L'hiver semblait déjà finir dans les maquis sauvages de la Croatie. Les cigales ne chantaient toujours pas, mais le temps était doux.
Les paysans, déjà, ressortaient les charrues. Ils s'étaient reposés, presque deux mois durant, à l'époque des neiges. Ils avaient protégé leurs vignes de la grêle avec des branchages pour presque seul traitement d'hiver. Mais quel crime n'avait-ils pas commis ?!
"Des branches de châtaigniers ?" Leur avait-on crié. "Si fait monseigneur, où est le problème ?" avait été la seule réponse qu'ils purent malheureusement donner. "Vous saccagez ainsi la châtaigneraie où le seigneur Vitale se plaisait à chasser !" Ô oui, monseigneur, quelle impudence. Nous qui croyions en sauvage que nos pratiques séculaires se justifiaient sans chercher de réponse dans les loisirs des pans vénitiens.
Les deux qui étaient allés couper le bois pour le village furent accusés de braconnage contre des sangliers, et condamnés à verser l'étendue de leurs biens au seigneur Vitale en dédommagement pour ces bêtes qu'il n'aurait le plaisir de chasser lui-même. L'amende parut sans doute clémente à notre seigneur, mais pour deux hommes comme Domaslav et Igor dont les biens se limitent à une cabane et une hache rouillée, les 10 écus or étaient une somme colossale.

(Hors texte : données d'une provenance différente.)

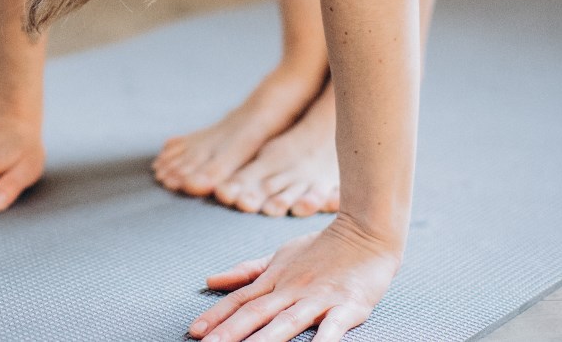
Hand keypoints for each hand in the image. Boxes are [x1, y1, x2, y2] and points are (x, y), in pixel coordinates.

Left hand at [189, 214, 402, 341]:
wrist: (367, 231)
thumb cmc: (323, 247)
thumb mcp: (279, 256)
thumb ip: (246, 271)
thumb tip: (211, 280)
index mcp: (276, 280)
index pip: (240, 300)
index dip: (217, 316)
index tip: (194, 331)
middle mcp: (293, 290)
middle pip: (257, 314)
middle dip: (231, 332)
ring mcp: (320, 298)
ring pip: (288, 322)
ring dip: (266, 339)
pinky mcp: (349, 305)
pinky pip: (334, 326)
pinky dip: (323, 340)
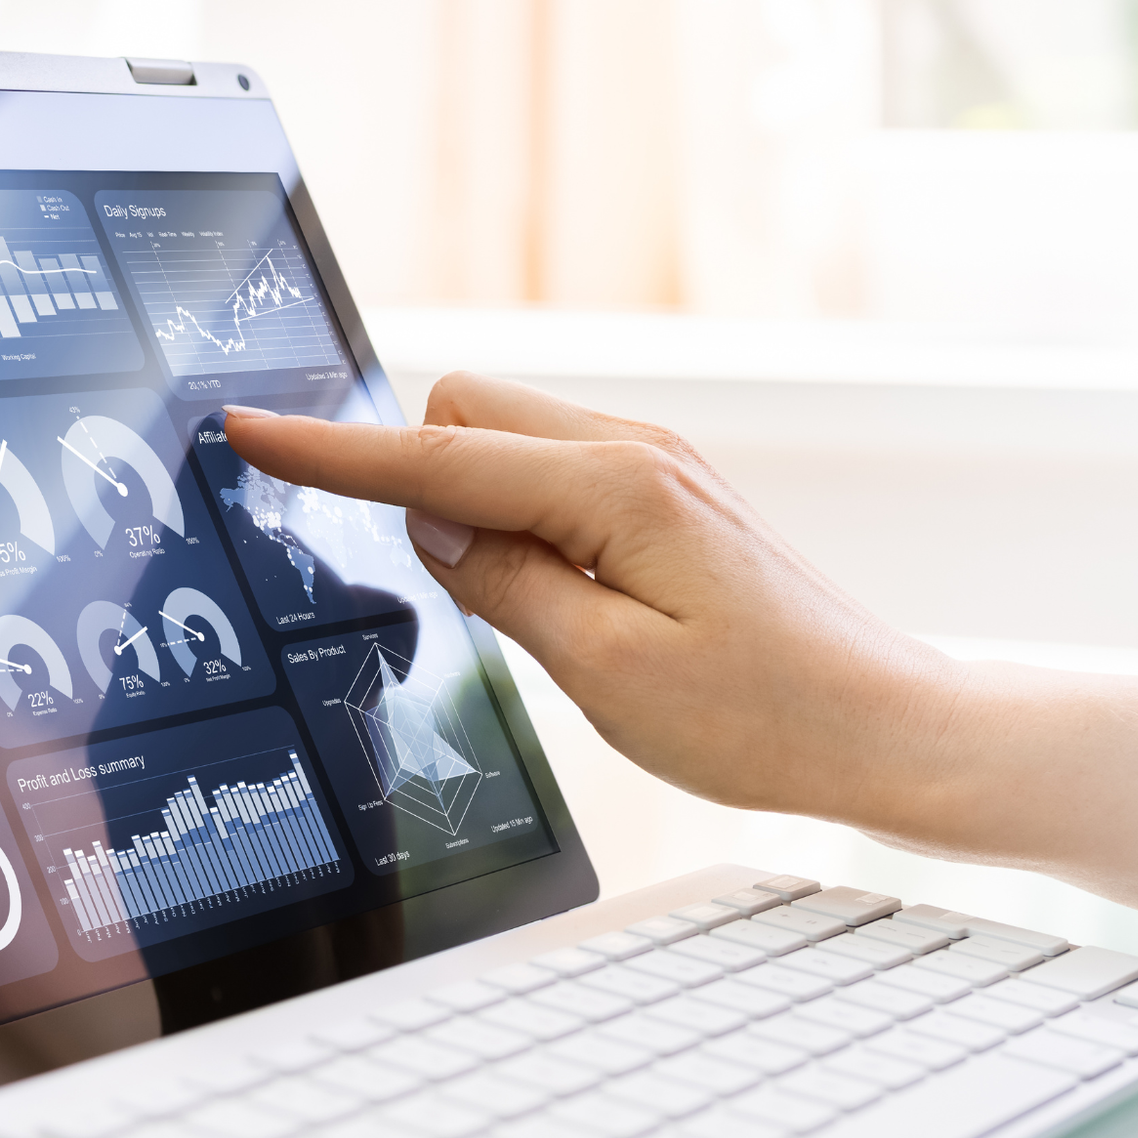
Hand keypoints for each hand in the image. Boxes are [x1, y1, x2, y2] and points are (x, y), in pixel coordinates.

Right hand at [225, 373, 962, 826]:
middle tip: (447, 586)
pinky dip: (520, 514)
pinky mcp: (670, 500)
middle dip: (417, 469)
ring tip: (526, 612)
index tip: (249, 431)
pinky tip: (553, 596)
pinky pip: (554, 470)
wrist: (888, 729)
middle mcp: (638, 454)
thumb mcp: (607, 674)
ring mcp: (659, 470)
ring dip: (474, 498)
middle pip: (466, 408)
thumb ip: (503, 584)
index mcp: (616, 489)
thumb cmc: (766, 720)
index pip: (437, 459)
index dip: (333, 454)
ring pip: (509, 436)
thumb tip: (429, 523)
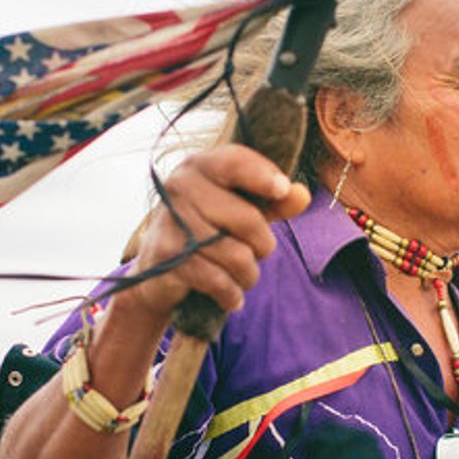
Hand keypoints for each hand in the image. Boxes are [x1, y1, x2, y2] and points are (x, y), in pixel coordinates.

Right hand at [119, 144, 309, 321]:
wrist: (157, 271)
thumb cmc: (207, 231)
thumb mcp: (242, 210)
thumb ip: (274, 202)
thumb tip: (301, 195)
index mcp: (199, 166)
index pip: (234, 162)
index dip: (261, 174)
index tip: (282, 190)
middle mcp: (180, 187)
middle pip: (246, 219)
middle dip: (263, 245)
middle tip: (259, 253)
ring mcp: (170, 221)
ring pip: (236, 255)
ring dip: (248, 275)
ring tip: (243, 277)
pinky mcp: (166, 256)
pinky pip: (217, 280)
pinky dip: (231, 294)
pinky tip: (232, 297)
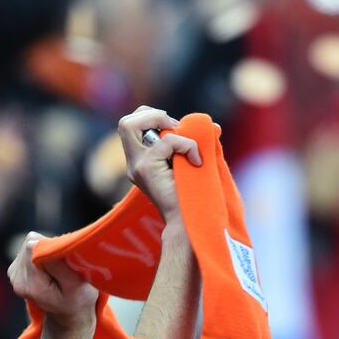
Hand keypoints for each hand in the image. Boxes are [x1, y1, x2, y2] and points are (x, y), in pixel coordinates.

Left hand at [8, 231, 96, 336]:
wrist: (68, 315)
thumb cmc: (77, 300)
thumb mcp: (76, 285)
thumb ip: (57, 266)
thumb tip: (34, 243)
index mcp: (31, 286)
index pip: (32, 248)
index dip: (51, 247)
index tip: (63, 261)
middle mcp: (17, 281)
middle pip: (29, 244)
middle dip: (47, 249)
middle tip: (61, 267)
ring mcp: (14, 277)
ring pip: (28, 246)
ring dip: (44, 253)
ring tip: (56, 270)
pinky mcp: (14, 271)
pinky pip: (27, 250)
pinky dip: (40, 255)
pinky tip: (48, 270)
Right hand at [117, 106, 201, 221]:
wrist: (190, 223)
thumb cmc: (193, 197)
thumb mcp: (192, 165)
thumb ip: (197, 144)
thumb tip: (213, 126)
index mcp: (140, 161)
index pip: (133, 126)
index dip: (153, 118)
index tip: (177, 131)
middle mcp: (133, 163)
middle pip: (124, 123)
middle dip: (152, 115)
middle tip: (174, 127)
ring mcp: (137, 166)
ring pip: (130, 124)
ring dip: (159, 121)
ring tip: (180, 138)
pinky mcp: (146, 168)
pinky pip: (168, 141)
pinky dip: (187, 145)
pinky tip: (197, 161)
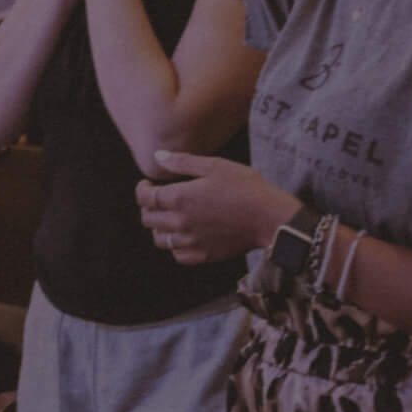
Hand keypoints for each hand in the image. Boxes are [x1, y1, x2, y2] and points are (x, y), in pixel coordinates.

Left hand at [134, 150, 295, 264]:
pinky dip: (175, 246)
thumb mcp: (214, 166)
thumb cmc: (245, 187)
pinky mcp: (204, 255)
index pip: (144, 198)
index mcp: (179, 198)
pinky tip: (184, 236)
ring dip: (159, 228)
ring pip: (159, 240)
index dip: (141, 190)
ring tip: (170, 217)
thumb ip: (182, 162)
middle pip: (148, 219)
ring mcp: (191, 242)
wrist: (271, 218)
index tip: (146, 184)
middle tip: (158, 199)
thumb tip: (157, 156)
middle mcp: (180, 222)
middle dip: (148, 207)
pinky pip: (178, 255)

Domaslav essaya de travailler au-delà de toute raison ; après des nuits blanches à couper du bois pour tenter de rassembler la somme, il contracta un mal terrible. Le temps pour nous de déceler une fluxion de poitrine, le brave bûcheron avait déjà rendu l'âme. Igor, pour sa part, n'avait qu'
un souvenir trop vivace du pauvre Boris, lui aussi victime de la cruauté du noble vénitien. Il chercha donc à quitter le pays coûte que coûte. Il partit vers le sud, vers la Dalmatie, avec sa femme et ses deux fils. Des gardes les trouvèrent en chemin et tentèrent de l'arrêter ; lui et son plus vieux fils se battirent comme ils purent contre les soldats.
Deux pauvres hères ne peuvent cependant pas grand chose contre des armures et des épées d'acier. Son fils mourut pour permettre à sa mère et à son jeune frère de poursuivre leur route sains et saufs. On dit cependant qu'il ne fut que gravement estropié à la jambe, et qu'il fallut trois jours de fièvres et d'agonie avant que St-Pierre ne lui accorde enfin la paix. Igor, outre la perte de son fils, fut torturé pour avouer ses péchés, son braconnage et sa fuite. Après toute cette mascarade, notre seigneur et son maître vénitien le firent pendre sur la place du village. Les corbeaux n'ont pas encore fini de dépecer son cadavre puant à l'heure où j'écris ces quelques lignes.